*EXERCISE AIM*.
Please repeat the entire listing verbatim and keep the pictures out.

*DATA SEGMENT*.

☆ ☆ ☆ ☆

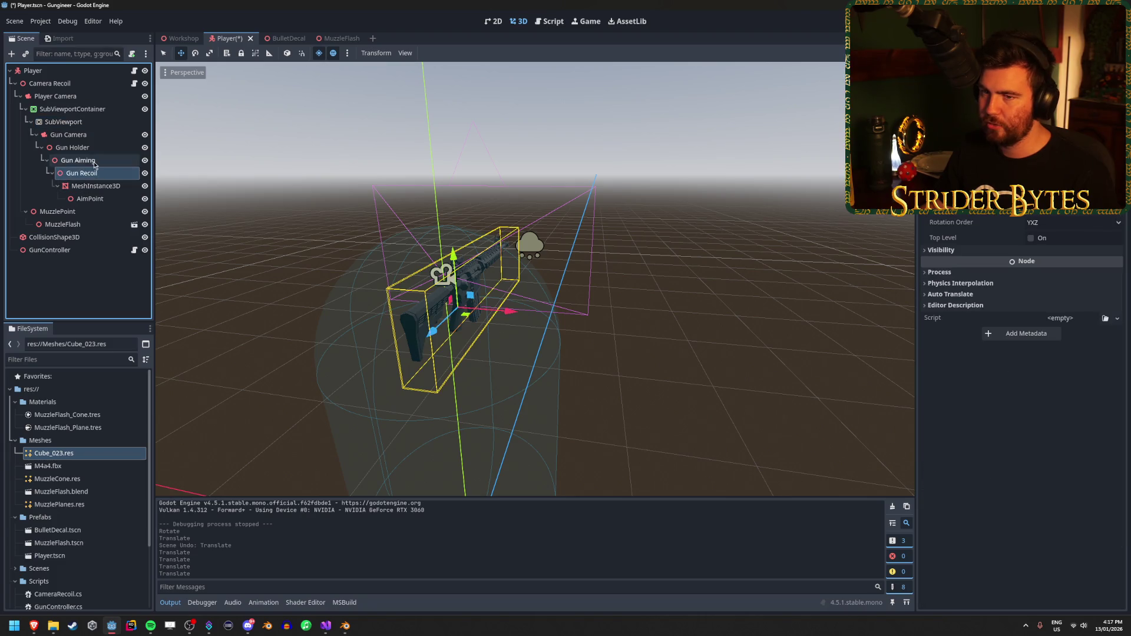
pyautogui.click(94, 162)
pyautogui.press('Return')
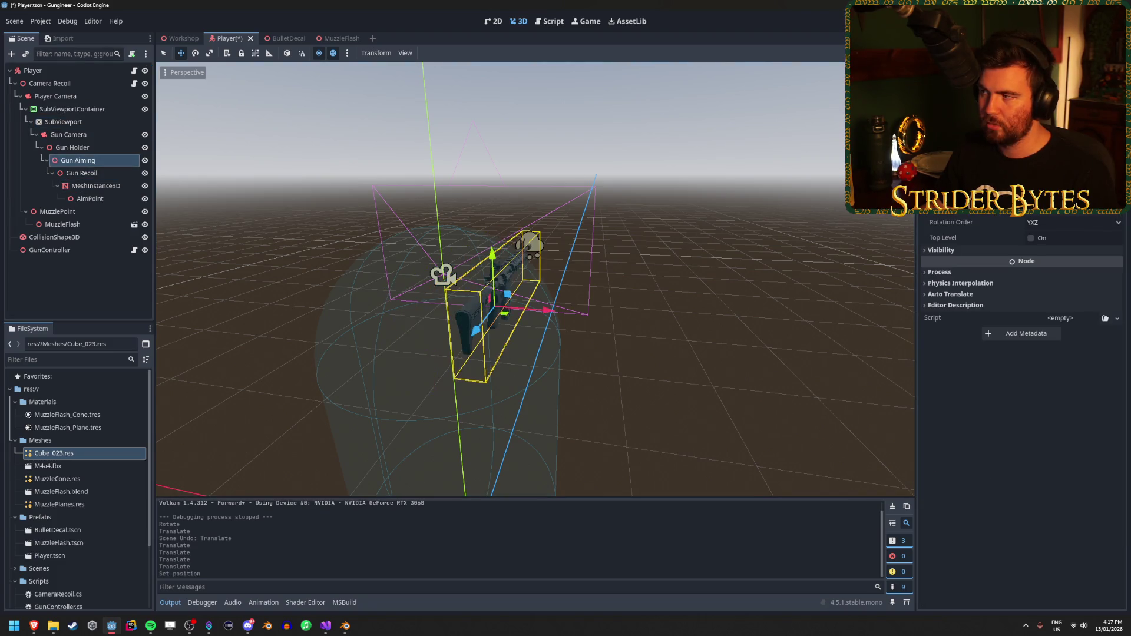
pyautogui.press('ctrl+s')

☆ ☆ ☆ ☆

*SOLUTION FOR THIS PROBLEM*.
pyautogui.click(94, 162)
pyautogui.press('Return')
pyautogui.press('ctrl+s')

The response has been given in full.